C++ implementation for the Character-Region Awareness For Text detection (CRAFT) with TensorRT for accelerated inference;文字检测;中英文字幕检测;CUDA C++实现

Primary LanguageC++

C++ implementation of CRAFT text detector with TensorRT

CRAFT: Character-Region Awareness For Text detection | Paper | Official Pytorch code

Overview

This is a C++ implementation for the CRAFT text detector with TensorRT for accelerated inference. Compared to the official PyTorch implementation, it significantly improves text detection efficiency and facilitates deployment.

Upon testing, the inference speed on RTX 4090 is x12 faster than the original CRAFT-pytorch project.

In addition, I have also provided a Chinese and English video subtitle detection model fine-tuned using a custom dataset, which offers higher accuracy in subtitle detection.

Getting started

Requirements

  • gcc
  • CUDA
  • TensorRT

The environment we tested with is GCC 7.3.1 + CUDA 11.2 + TensorRT-8.5.3.1

Generate trt engine

  1. Download the .pth model and place it in the 'pretrained' directory.

    • Official pretrained model: craft_mlt_25k.pth

    • I used a custom dataset to fine-tune the Chinese and English subtitle detection model:epoch_91.pth

  2. Pth to Onnx

    cd engine_generation
    python torch2onnx.py --usefp16 --torch_path ../pretrained/craft_mlt_25k.pth
  3. Onnx to trt engine

    export LD_LIBRARY_PATH=$LD_LIBRARY_PATH:/usr/local/trt/lib
    make
    ./onnx2trt ../pretrained/craft_mlt_25k_fp16.onnx ../pretrained/craft_mlt_25k_fp16_dynamic_shape.cache

Make and run demo

  1. make

    cd src
    make
    cd ..
    make
  2. run demo

    (1) If the input file is in image format:

    ./test_img <engine_path> <input_path>

    example:

    ./test_img ./pretrained/craft_mlt_25k_fp16_dynamic_shape.cache ./images/subtitle2.png

    (2) If the input file is in YUV format:

    ./main <engine_path> <height> <width> <yuv_file_path>

    example:

    ./test_yuv ./pretrained/craft_mlt_25k_fp16_dynamic_shape.cache 2160 3840 ./images/test_3840x2160_nv12.yuv

Interface Specification

The following interface can be utilized to integrate into your own code.
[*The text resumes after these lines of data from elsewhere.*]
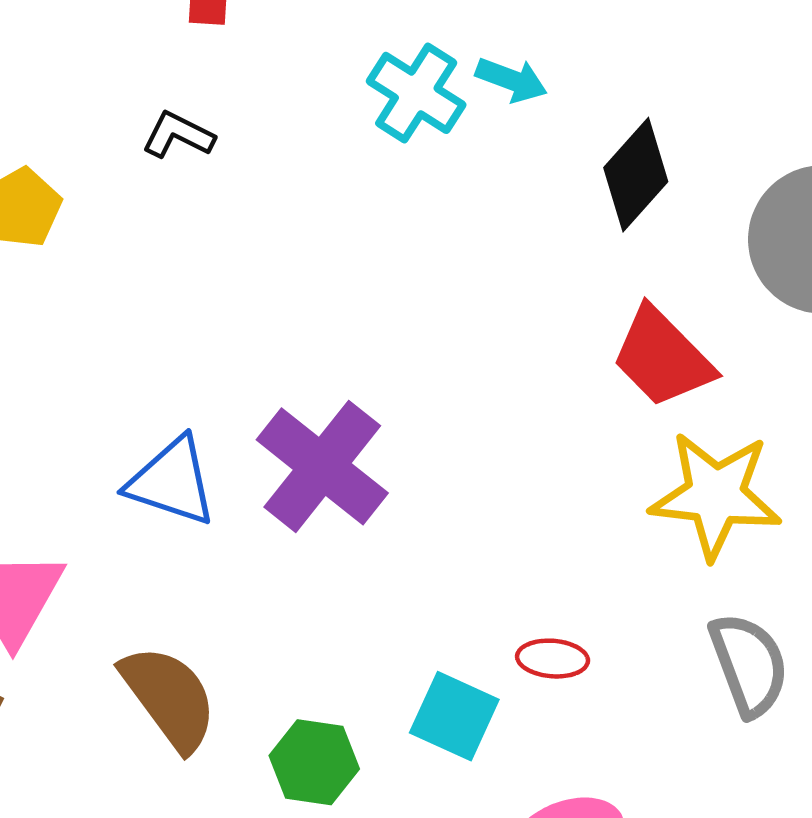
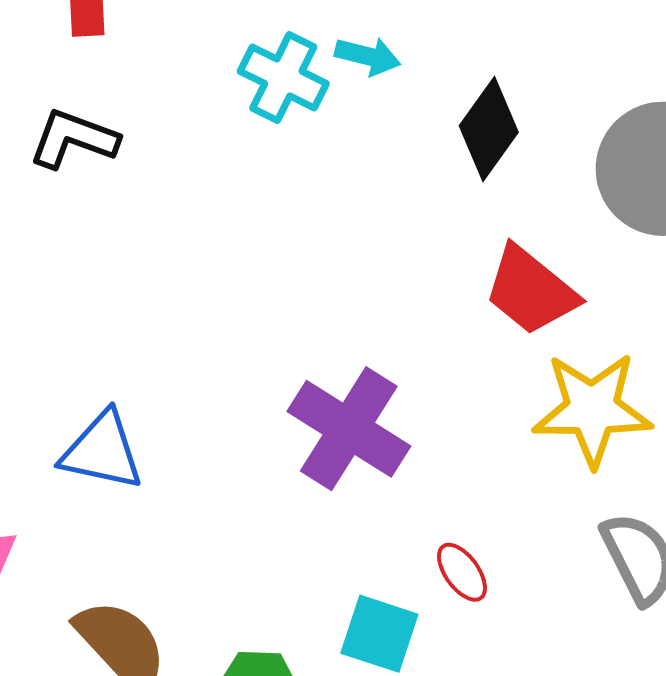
black L-shape: (178, 135) -> (74, 139), size x1.4
purple cross: (322, 466) -> (349, 429), moved
red ellipse: (553, 659) -> (462, 572), turned 56

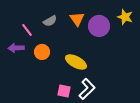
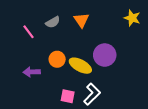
purple circle: (99, 26) -> (105, 55), moved
purple arrow: (16, 48) -> (32, 72), moved
orange circle: (42, 52) -> (57, 59), moved

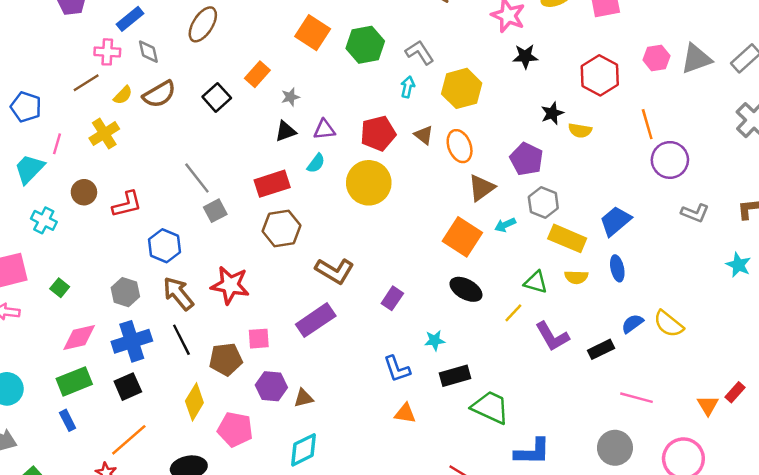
  • Initialization and loading of the TRT engine

    void infer_init(int height, int width, const char* engine_path, float ratio)
    • height: Height of the video/image

    • width: Width of the video/image

    • engine_path: Path to the engine

    • ratio: Scaling ratio for the input image, ranging from (0, 1], typically taken as 0.5

  • Inference

    (1) If the input file is in image format:

    vector<int> infer_pipe_rgb(uint8_t *rgb)
    • rgb: The memory address of the RGB image stored in the form of planes. Returns a vector, sequentially storing x_min, x_max, y_min, y_max for each box.
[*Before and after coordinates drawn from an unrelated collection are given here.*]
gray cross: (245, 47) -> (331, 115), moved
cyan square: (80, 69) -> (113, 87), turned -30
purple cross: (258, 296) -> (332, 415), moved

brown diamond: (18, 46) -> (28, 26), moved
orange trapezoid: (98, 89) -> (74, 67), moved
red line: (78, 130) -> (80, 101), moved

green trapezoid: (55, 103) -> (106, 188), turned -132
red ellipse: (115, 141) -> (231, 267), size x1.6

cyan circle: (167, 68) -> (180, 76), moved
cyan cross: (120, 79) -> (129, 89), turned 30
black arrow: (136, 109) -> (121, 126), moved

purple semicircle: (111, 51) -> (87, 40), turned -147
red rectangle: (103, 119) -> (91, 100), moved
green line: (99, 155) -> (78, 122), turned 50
    (2) If the input file is in YUV format:

    vector<int> infer_pipe(uint8_t **in_yuv, int format, int* line_size);
    • in_yuv: Memory address of NV12 Y and UV planes

    Returns a vector, sequentially storing x_min, x_max, y_min, y_max for each box.

  • Destruction

    void destroyObj()
    

    Call this function after all inferences are completed.